Skutki wypadku na Nurburgringu - rachunek wart tysiące euro
Ustalenia niemieckiej policji będą kluczowe nie tylko w wyjaśnianiu wypadku z udziałem polskiego kierowcy, ale również dla zarządcy Nurburgringu. Zgodnie z przepisami, tor funkcjonuje jako "płatna, jednokierunkowa droga publiczna". Dlatego kierowcy są zobowiązani do przestrzegania zasad ruchu drogowego - na wybranych fragmentach obowiązuje nawet ograniczenie prędkości. Równocześnie sprawca wypadku musi pokryć koszty związane z naprawą infrastruktury torowej. W tym przypadku kwoty mogą być liczone w tysiącach euro.
Zarządca Nurburgringu pobiera opłaty m.in. za usunięcie bariery ochronnej (nieoficjalnie ok. 30-40 euro za metr), dostawę i montaż nowej bariery ochronnej (ok. 80 euro za metr). Samo wydzielenie miejsca wypadku, czyli rozstawienie pachołków i wysłanie na miejsce pracowników to wydatek rzędu 250-300 euro. Godzina pracy personelu toru na miejscu to koszt ok. 60 euro.
W razie poważnego wypadku i całkowitego zamknięcia toru sprawca zdarzenia musi zapłacić ok. 2 tys. euro za każdą godzinę niefunkcjonowania obiektu. Jeśli uszkodzenia w infrastrukturze są mniejsze i wystarczy wyjazd samochodu bezpieczeństwa, to każde pół godziny neutralizacji na Nurburgringu kosztuje sprawcę zamieszania ok. 60 euro.
Sprawa skończy się w sądzie?
Do sieci trafiły nagrania z wypadku z udziałem Waldemara Pietrzaka. Widać na nich, że kierowca sportowego BMW zjeżdża na bok, aby zrobić miejsce rozpędzonemu Porsche.

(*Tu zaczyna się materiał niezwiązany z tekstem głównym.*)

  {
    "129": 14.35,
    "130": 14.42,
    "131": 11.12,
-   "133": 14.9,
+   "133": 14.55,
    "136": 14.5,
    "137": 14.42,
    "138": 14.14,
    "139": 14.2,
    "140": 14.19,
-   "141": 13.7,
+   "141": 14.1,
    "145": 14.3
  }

To zachowanie zgodne z kulturą jazdy na torze - wolniejsi zawodnicy mają zjeżdżać do prawej strony, aby zrobić miejsce i dać się wyprzedzić. Tyle że osoba siedząca za kierownicą BMW po chwili skręca w lewo i zaskakuje tym manewrem Polaka, który nie był już w stanie uniknąć kolizji.

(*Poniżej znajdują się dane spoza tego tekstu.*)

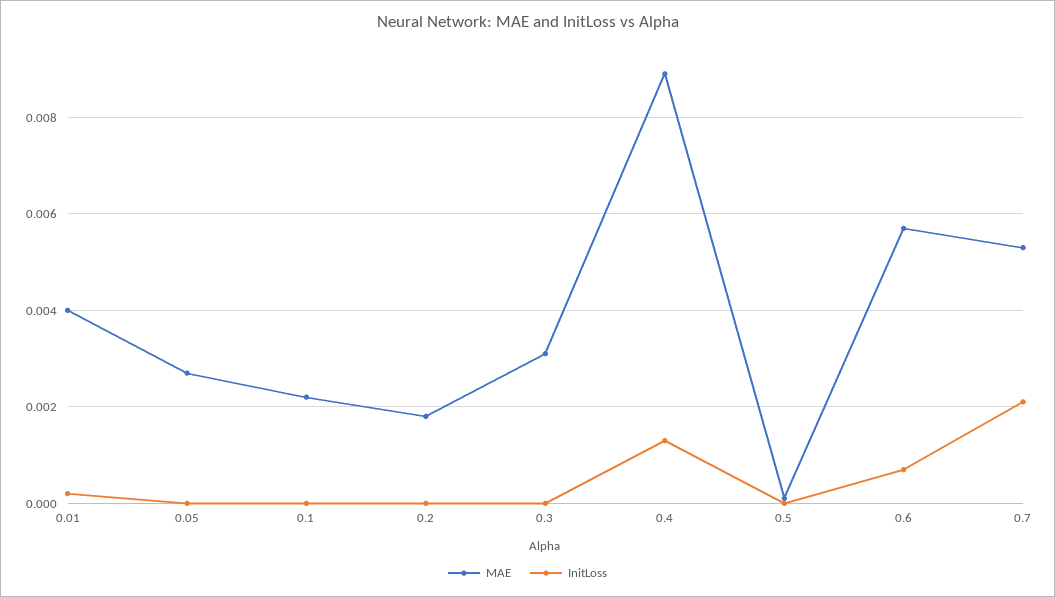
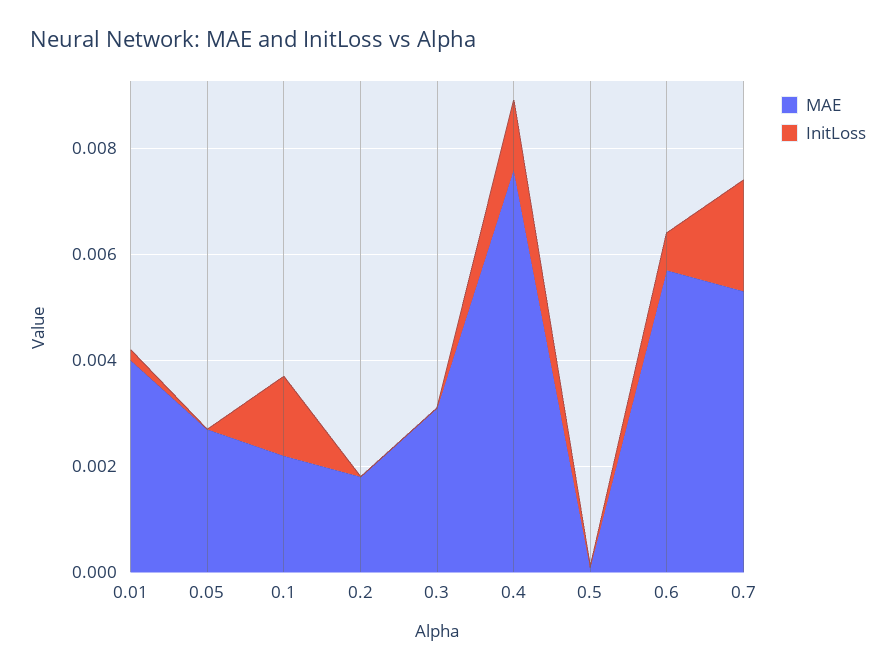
  {
    "MAE": {
      "0.01": 0.004,
      "0.05": 0.0025,
      "0.1": 0.002,
      "0.2": 0.002,
      "0.3": 0.003,
-     "0.4": 0.009,
+     "0.4": 0.0075,
      "0.5": 0,
      "0.6": 0.0055,
      "0.7": 0.0055
    },
    "InitLoss": {
      "0.01": 0,
      "0.05": 0,
-     "0.1": 0,
+     "0.1": 0.0015,
      "0.2": 0,
      "0.3": 0,
      "0.4": 0.0015,
      "0.5": 0,
      "0.6": 0.0005,
      "0.7": 0.002
    }
  }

- Czekałem, aż mnie koleś puści i to zrobił, po czym we mnie wjechał - powiedział polski kierowca na nagraniu udostępnionym w mediach społecznościowych zaraz po wypadku. W późniejszym oświadczeniu Pietrzak nie był już tak pewny swego.

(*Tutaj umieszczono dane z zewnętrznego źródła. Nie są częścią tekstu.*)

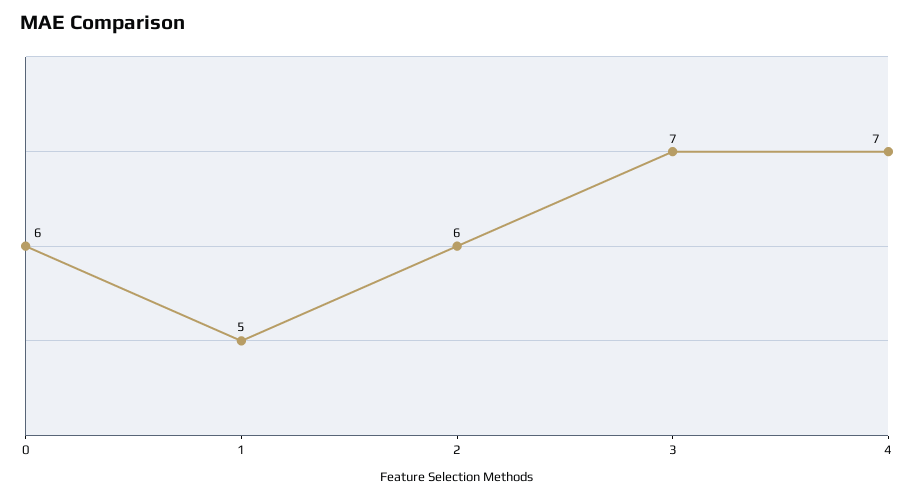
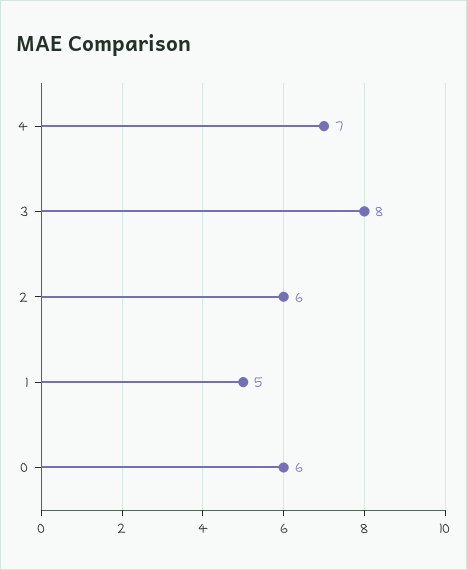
  {
    "0": 6,
    "1": 5,
    "2": 6,
-   "3": 7,
+   "3": 8,
    "4": 7
  }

"Nie wiem, kto zawinił. Niemieckie prawo drogowe nie zawsze jest precyzyjne. To sąd będzie musiał ocenić. Jedną rzeczą na moją korzyść jest to, że hamowałem i czekałem, aż ustąpi mi pierwszeństwa, a on to zrobił. Zacząłem wyprzedzać i wtedy skręcił. To tak, jakby ktoś nagle skręcił w lewo na prawym pasie autostrady, przecinając trzy pasy, żeby skręcić w prawo" - wyjaśnił Polak w komunikacie.
Warto podkreślić, że wypadek miał miejsce podczas tzw. jazd turystycznych. Można w nich uczestniczyć po wpłaceniu 30 euro i przejechać jedno okrążenie toru, na którym przed laty ścigały się gwiazdy Formuły 1. Dlatego część osób zwraca uwagę na to, że Pietrzak w tej sytuacji nie powinien był pędzić Porsche z prędkością ok. 190 km/h. Tym bardziej że do wypadku doszło w miejscu, gdzie widoczność jest ograniczona i kierowca BMW mógł po prostu nie widzieć drugiego samochodu w lusterku wstecznym.
Jeśli sprawa trafi do sądu, to będzie nieoczywista dla niemieckiego wymiaru sprawiedliwości.